**WHAT YOU WILL DO**:
1 – In the film review below, why does the writer find Michael Winterbottom's style less frantic than Paul Greengrass's? Answer in one to three sentences.
2 – List every person named in the film review below.

The last week or so has found me in front of the television, watching one DVD after another, in preparation for the first round of BAFTA voting which closes tomorrow. Not all are reviewed below, but it's a sample of my recent viewing. As you'll note, there wasn't really a duff one among them.
A Mighty Heart
I’m not sure why this didn’t end up in my top 12 films of the year, and if I was to redo that list today, it would definitely replace one of the original dozen titles. Watching it a second time, I was even more affected by it. Angelina Jolie’s performance as journalist Marianne Pearl whose WSJ reporter husband Daniel was kidnapped and later beheaded in Pakistan is heart-felt, honest and intensely moving and anchors director Michael Winterbottom’s crisp, exhilarating procedural thriller. His loose, on the hoof, documentary style shares much in common with Bourne director Paul Greengrass, but, unlike Greengrass, Winterbottom allows his camera to rest and settle more often, making for a much less frantic but no less exciting experience.

**GIVEN INFORMATION**:
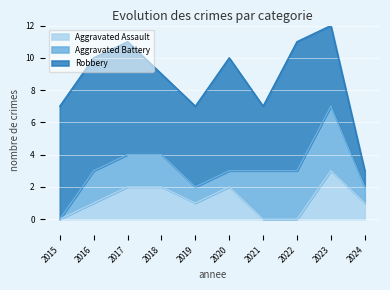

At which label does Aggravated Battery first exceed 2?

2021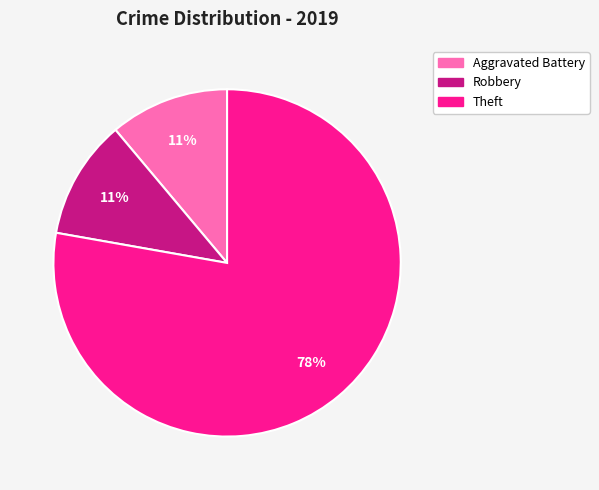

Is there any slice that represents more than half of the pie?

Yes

--

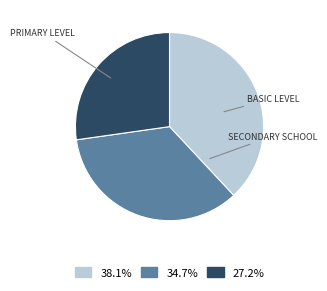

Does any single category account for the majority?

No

**ANSWERS TO THE EXERCISES**:
1 – Unlike Greengrass, Winterbottom lets his camera rest and settle more often. This makes the film a much less frantic experience, though no less exciting.

2 –
- Angelina Jolie
- Marianne Pearl
- Daniel, Marianne Pearl's husband
- Michael Winterbottom
- Paul Greengrass